▸ QUOTED PASSAGE:
Research

The Swimming of a Dead Fish

View from below a tank in which a (dead) fish swims upstream behind an obstacle

When I was a child, my father would take me trout fishing, and I spent hours marveling from the riverbank at the trouts’ ability to, seemingly effortlessly, hold their position in the fast-moving water. As it turns out, those trout really were swimming effortlessly, in a manner demonstrated above. The fish you see here swimming behind the obstacle is dead. There’s nothing powering it, except the energy its flexible body can extract from the flow around it.

The obstacle sheds a wake of alternating vortices into the flow, and when the fish is properly positioned in that wake, the vortices themselves flex the fish’s body such that its head and its tail point in different directions. Under just the right conditions, there’s actually a resonance between the vortices and the fish’s body that generates enough thrust to overcome the fish’s drag. This means the fish can actually swim upstream without expending any energy of its own! The researchers came across this entirely by accident, and one of the questions that remains is how the trout is able to sense its surroundings well enough to intentionally take advantage of the effect. (Image and research credit: D. Beal et al.; via PhysicsBuzz; submitted by Kam-Yung Soh)

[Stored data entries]
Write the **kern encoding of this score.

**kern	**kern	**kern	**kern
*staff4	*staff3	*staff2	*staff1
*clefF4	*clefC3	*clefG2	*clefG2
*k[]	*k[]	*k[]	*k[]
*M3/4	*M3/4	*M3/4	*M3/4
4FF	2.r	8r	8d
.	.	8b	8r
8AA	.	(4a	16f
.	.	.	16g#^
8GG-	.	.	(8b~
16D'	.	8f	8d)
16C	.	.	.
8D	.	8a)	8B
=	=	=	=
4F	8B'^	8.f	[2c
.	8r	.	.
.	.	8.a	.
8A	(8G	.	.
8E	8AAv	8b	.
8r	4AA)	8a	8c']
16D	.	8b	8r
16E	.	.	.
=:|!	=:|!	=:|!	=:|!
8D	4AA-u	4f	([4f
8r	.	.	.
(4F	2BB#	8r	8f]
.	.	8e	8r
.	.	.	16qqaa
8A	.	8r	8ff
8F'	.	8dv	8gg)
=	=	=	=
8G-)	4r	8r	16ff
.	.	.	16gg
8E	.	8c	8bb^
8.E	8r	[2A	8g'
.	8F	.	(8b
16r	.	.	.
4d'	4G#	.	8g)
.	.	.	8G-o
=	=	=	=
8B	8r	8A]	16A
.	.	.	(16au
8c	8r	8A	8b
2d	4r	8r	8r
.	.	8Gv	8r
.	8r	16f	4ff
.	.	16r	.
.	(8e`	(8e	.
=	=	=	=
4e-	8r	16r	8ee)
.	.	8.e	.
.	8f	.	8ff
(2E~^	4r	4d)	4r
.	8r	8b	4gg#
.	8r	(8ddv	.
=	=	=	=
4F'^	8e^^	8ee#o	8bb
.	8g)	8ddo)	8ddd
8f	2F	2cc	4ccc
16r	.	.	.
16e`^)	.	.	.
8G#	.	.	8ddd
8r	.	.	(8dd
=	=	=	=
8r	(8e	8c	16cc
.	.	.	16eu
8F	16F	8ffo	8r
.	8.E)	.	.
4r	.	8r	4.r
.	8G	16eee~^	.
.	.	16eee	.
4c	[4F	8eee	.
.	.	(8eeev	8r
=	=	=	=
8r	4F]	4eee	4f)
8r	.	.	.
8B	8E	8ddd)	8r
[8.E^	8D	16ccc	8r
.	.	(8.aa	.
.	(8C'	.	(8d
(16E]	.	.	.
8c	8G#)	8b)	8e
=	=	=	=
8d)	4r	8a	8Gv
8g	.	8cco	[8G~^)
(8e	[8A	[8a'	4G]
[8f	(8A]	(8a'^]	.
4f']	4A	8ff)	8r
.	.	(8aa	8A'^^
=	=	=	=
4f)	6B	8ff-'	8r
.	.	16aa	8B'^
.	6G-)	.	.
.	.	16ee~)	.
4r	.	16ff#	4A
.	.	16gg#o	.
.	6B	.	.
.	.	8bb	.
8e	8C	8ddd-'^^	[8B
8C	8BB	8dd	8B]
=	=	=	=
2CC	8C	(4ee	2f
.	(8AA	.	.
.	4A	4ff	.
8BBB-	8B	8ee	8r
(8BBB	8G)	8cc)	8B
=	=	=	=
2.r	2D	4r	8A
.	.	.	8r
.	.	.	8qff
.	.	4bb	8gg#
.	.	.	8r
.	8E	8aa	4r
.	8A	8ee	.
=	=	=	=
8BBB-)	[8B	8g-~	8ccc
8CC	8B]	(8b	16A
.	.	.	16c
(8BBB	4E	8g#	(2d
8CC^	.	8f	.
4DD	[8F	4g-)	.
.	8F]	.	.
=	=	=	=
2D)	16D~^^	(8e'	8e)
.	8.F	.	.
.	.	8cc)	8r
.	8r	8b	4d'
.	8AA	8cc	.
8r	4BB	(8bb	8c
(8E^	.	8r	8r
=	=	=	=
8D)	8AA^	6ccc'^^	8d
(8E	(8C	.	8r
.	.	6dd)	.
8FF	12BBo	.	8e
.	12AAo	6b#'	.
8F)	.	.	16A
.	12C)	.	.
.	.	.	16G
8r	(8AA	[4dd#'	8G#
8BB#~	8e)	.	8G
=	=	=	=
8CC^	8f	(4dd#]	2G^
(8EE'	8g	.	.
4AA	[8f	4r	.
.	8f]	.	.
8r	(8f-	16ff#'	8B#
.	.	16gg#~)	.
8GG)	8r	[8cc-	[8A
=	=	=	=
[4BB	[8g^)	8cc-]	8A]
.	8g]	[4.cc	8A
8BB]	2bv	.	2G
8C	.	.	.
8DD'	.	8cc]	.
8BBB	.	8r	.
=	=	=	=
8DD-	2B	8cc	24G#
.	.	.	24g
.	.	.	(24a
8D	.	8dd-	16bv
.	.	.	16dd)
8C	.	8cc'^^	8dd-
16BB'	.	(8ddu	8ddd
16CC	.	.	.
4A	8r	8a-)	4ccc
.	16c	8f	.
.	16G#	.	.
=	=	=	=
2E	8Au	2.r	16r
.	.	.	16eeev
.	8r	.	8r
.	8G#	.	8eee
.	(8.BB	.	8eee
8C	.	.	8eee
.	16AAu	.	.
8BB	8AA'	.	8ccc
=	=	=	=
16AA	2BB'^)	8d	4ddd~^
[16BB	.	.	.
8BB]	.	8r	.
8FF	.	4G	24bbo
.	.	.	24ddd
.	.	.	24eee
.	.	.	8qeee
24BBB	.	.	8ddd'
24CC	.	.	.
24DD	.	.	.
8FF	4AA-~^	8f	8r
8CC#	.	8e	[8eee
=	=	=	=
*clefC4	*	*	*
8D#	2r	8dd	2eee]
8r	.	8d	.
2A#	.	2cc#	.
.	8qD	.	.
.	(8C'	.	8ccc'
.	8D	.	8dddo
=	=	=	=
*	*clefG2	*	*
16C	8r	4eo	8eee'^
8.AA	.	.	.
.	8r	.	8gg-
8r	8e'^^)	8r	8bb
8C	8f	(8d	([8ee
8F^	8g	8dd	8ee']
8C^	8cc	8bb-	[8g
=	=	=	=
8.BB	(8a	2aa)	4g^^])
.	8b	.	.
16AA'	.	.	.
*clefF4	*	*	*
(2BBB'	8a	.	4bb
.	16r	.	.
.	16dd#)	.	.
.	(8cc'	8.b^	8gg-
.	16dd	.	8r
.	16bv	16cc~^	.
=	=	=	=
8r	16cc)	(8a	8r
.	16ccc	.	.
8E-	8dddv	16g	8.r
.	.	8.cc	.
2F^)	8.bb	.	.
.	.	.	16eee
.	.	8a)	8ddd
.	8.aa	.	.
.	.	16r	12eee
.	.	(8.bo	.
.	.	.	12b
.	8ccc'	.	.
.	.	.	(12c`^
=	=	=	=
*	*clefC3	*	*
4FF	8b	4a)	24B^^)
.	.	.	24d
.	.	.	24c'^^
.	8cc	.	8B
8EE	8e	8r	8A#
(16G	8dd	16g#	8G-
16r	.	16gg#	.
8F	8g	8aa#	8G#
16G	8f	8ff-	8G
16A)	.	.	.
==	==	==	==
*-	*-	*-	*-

▸ TASK DIRECTIONS: Continue the piece about the dead fish swimming upstream, starting after its final sentence. The stored data entries are material separate from the text.

▸ ANSWER AREA:
2 comments
  1. Glen

    BS in Fisheries here, a fair background in their physiology. The statement above, “sense their surroundings”: the lateral line cells of fishes do just that. Lateral line cells feed information to the fish about orientation, presence of other organisms or objects close by, and more. Perhaps an investigation into whether lateral line cells remain active after death is warranted.

  2. Hamed

    That is a smart move! Perhaps fish can recognize fluid patterns and vertices!! I mean something like PIV tools that help us to see inside flowing fluid. Who knows?!